◆ DIRECTIVE
Revise the material below by replacing every occurrence of "common name" with "vernacular name", leaving all other text unchanged.

◆ RECORDS FOR THIS EXERCISE
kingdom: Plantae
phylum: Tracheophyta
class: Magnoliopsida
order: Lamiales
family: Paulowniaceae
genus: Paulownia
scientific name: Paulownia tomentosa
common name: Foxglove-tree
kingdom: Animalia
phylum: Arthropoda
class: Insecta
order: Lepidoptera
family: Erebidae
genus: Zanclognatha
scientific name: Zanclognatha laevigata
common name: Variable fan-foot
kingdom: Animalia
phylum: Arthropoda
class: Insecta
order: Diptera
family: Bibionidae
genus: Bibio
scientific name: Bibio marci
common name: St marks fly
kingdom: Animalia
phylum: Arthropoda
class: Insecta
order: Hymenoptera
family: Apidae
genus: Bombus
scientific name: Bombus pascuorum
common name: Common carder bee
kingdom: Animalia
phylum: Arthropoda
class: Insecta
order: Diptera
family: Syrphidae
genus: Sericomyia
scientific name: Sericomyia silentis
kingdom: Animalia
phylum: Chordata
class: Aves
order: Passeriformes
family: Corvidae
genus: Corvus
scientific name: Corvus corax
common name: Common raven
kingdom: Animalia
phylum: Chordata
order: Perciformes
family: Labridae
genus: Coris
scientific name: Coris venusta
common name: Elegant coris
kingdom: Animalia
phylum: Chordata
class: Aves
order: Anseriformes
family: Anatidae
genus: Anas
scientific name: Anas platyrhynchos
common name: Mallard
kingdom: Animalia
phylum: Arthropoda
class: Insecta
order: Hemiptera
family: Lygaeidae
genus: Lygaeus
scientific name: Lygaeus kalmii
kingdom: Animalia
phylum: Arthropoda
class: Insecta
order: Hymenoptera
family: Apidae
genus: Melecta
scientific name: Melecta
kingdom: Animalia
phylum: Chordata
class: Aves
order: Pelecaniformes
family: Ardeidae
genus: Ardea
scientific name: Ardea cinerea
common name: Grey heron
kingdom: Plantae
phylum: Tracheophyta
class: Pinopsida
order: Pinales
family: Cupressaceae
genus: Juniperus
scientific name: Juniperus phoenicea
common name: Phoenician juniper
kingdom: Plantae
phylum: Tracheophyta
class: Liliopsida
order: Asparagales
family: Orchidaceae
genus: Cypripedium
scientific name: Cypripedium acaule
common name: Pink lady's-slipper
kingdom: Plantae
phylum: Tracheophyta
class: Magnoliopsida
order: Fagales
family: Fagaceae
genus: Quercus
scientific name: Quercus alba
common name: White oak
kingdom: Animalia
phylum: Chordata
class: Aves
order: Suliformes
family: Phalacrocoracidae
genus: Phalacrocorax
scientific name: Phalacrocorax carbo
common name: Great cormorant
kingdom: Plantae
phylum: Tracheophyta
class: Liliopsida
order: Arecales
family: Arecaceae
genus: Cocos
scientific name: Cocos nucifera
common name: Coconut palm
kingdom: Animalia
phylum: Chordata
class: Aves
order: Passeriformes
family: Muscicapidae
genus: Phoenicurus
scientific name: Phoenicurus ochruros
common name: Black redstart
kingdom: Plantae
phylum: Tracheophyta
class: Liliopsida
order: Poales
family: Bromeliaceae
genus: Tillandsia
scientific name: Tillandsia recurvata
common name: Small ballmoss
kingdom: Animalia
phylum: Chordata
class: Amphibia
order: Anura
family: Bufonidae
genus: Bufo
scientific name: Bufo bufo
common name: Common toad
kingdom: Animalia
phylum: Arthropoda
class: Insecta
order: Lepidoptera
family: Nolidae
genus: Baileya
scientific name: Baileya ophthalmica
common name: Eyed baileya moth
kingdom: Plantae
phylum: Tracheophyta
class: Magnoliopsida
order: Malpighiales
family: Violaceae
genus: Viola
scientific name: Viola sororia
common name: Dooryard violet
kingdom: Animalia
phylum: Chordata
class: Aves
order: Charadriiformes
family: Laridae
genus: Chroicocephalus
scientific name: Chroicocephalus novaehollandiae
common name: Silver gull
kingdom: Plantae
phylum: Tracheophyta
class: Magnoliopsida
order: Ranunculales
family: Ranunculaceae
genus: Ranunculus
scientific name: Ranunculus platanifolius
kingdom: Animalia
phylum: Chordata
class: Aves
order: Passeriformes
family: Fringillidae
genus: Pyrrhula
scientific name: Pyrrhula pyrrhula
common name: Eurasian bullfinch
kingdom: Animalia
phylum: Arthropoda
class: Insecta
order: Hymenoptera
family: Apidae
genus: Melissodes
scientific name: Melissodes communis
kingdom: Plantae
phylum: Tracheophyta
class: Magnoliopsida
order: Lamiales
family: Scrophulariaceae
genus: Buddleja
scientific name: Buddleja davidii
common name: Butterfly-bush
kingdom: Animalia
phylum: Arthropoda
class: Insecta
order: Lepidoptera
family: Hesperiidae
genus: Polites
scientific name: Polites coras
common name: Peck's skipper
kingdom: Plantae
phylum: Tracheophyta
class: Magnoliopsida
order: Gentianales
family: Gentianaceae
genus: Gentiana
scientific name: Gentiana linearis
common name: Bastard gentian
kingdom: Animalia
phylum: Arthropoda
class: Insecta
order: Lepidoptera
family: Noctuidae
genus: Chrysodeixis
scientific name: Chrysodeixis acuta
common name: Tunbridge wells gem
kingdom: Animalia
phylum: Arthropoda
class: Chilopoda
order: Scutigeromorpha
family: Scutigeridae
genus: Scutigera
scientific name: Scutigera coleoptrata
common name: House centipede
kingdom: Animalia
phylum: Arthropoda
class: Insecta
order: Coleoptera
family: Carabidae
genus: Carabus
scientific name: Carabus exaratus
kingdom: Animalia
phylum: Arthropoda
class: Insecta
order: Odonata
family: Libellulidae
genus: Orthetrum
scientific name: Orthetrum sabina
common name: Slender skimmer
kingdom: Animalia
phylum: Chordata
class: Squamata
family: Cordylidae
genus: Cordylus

◆ ANSWER IN FULL
kingdom: Plantae
phylum: Tracheophyta
class: Magnoliopsida
order: Lamiales
family: Paulowniaceae
genus: Paulownia
scientific name: Paulownia tomentosa
vernacular name: Foxglove-tree
kingdom: Animalia
phylum: Arthropoda
class: Insecta
order: Lepidoptera
family: Erebidae
genus: Zanclognatha
scientific name: Zanclognatha laevigata
vernacular name: Variable fan-foot
kingdom: Animalia
phylum: Arthropoda
class: Insecta
order: Diptera
family: Bibionidae
genus: Bibio
scientific name: Bibio marci
vernacular name: St marks fly
kingdom: Animalia
phylum: Arthropoda
class: Insecta
order: Hymenoptera
family: Apidae
genus: Bombus
scientific name: Bombus pascuorum
vernacular name: Common carder bee
kingdom: Animalia
phylum: Arthropoda
class: Insecta
order: Diptera
family: Syrphidae
genus: Sericomyia
scientific name: Sericomyia silentis
kingdom: Animalia
phylum: Chordata
class: Aves
order: Passeriformes
family: Corvidae
genus: Corvus
scientific name: Corvus corax
vernacular name: Common raven
kingdom: Animalia
phylum: Chordata
order: Perciformes
family: Labridae
genus: Coris
scientific name: Coris venusta
vernacular name: Elegant coris
kingdom: Animalia
phylum: Chordata
class: Aves
order: Anseriformes
family: Anatidae
genus: Anas
scientific name: Anas platyrhynchos
vernacular name: Mallard
kingdom: Animalia
phylum: Arthropoda
class: Insecta
order: Hemiptera
family: Lygaeidae
genus: Lygaeus
scientific name: Lygaeus kalmii
kingdom: Animalia
phylum: Arthropoda
class: Insecta
order: Hymenoptera
family: Apidae
genus: Melecta
scientific name: Melecta
kingdom: Animalia
phylum: Chordata
class: Aves
order: Pelecaniformes
family: Ardeidae
genus: Ardea
scientific name: Ardea cinerea
vernacular name: Grey heron
kingdom: Plantae
phylum: Tracheophyta
class: Pinopsida
order: Pinales
family: Cupressaceae
genus: Juniperus
scientific name: Juniperus phoenicea
vernacular name: Phoenician juniper
kingdom: Plantae
phylum: Tracheophyta
class: Liliopsida
order: Asparagales
family: Orchidaceae
genus: Cypripedium
scientific name: Cypripedium acaule
vernacular name: Pink lady's-slipper
kingdom: Plantae
phylum: Tracheophyta
class: Magnoliopsida
order: Fagales
family: Fagaceae
genus: Quercus
scientific name: Quercus alba
vernacular name: White oak
kingdom: Animalia
phylum: Chordata
class: Aves
order: Suliformes
family: Phalacrocoracidae
genus: Phalacrocorax
scientific name: Phalacrocorax carbo
vernacular name: Great cormorant
kingdom: Plantae
phylum: Tracheophyta
class: Liliopsida
order: Arecales
family: Arecaceae
genus: Cocos
scientific name: Cocos nucifera
vernacular name: Coconut palm
kingdom: Animalia
phylum: Chordata
class: Aves
order: Passeriformes
family: Muscicapidae
genus: Phoenicurus
scientific name: Phoenicurus ochruros
vernacular name: Black redstart
kingdom: Plantae
phylum: Tracheophyta
class: Liliopsida
order: Poales
family: Bromeliaceae
genus: Tillandsia
scientific name: Tillandsia recurvata
vernacular name: Small ballmoss
kingdom: Animalia
phylum: Chordata
class: Amphibia
order: Anura
family: Bufonidae
genus: Bufo
scientific name: Bufo bufo
vernacular name: Common toad
kingdom: Animalia
phylum: Arthropoda
class: Insecta
order: Lepidoptera
family: Nolidae
genus: Baileya
scientific name: Baileya ophthalmica
vernacular name: Eyed baileya moth
kingdom: Plantae
phylum: Tracheophyta
class: Magnoliopsida
order: Malpighiales
family: Violaceae
genus: Viola
scientific name: Viola sororia
vernacular name: Dooryard violet
kingdom: Animalia
phylum: Chordata
class: Aves
order: Charadriiformes
family: Laridae
genus: Chroicocephalus
scientific name: Chroicocephalus novaehollandiae
vernacular name: Silver gull
kingdom: Plantae
phylum: Tracheophyta
class: Magnoliopsida
order: Ranunculales
family: Ranunculaceae
genus: Ranunculus
scientific name: Ranunculus platanifolius
kingdom: Animalia
phylum: Chordata
class: Aves
order: Passeriformes
family: Fringillidae
genus: Pyrrhula
scientific name: Pyrrhula pyrrhula
vernacular name: Eurasian bullfinch
kingdom: Animalia
phylum: Arthropoda
class: Insecta
order: Hymenoptera
family: Apidae
genus: Melissodes
scientific name: Melissodes communis
kingdom: Plantae
phylum: Tracheophyta
class: Magnoliopsida
order: Lamiales
family: Scrophulariaceae
genus: Buddleja
scientific name: Buddleja davidii
vernacular name: Butterfly-bush
kingdom: Animalia
phylum: Arthropoda
class: Insecta
order: Lepidoptera
family: Hesperiidae
genus: Polites
scientific name: Polites coras
vernacular name: Peck's skipper
kingdom: Plantae
phylum: Tracheophyta
class: Magnoliopsida
order: Gentianales
family: Gentianaceae
genus: Gentiana
scientific name: Gentiana linearis
vernacular name: Bastard gentian
kingdom: Animalia
phylum: Arthropoda
class: Insecta
order: Lepidoptera
family: Noctuidae
genus: Chrysodeixis
scientific name: Chrysodeixis acuta
vernacular name: Tunbridge wells gem
kingdom: Animalia
phylum: Arthropoda
class: Chilopoda
order: Scutigeromorpha
family: Scutigeridae
genus: Scutigera
scientific name: Scutigera coleoptrata
vernacular name: House centipede
kingdom: Animalia
phylum: Arthropoda
class: Insecta
order: Coleoptera
family: Carabidae
genus: Carabus
scientific name: Carabus exaratus
kingdom: Animalia
phylum: Arthropoda
class: Insecta
order: Odonata
family: Libellulidae
genus: Orthetrum
scientific name: Orthetrum sabina
vernacular name: Slender skimmer
kingdom: Animalia
phylum: Chordata
class: Squamata
family: Cordylidae
genus: Cordylus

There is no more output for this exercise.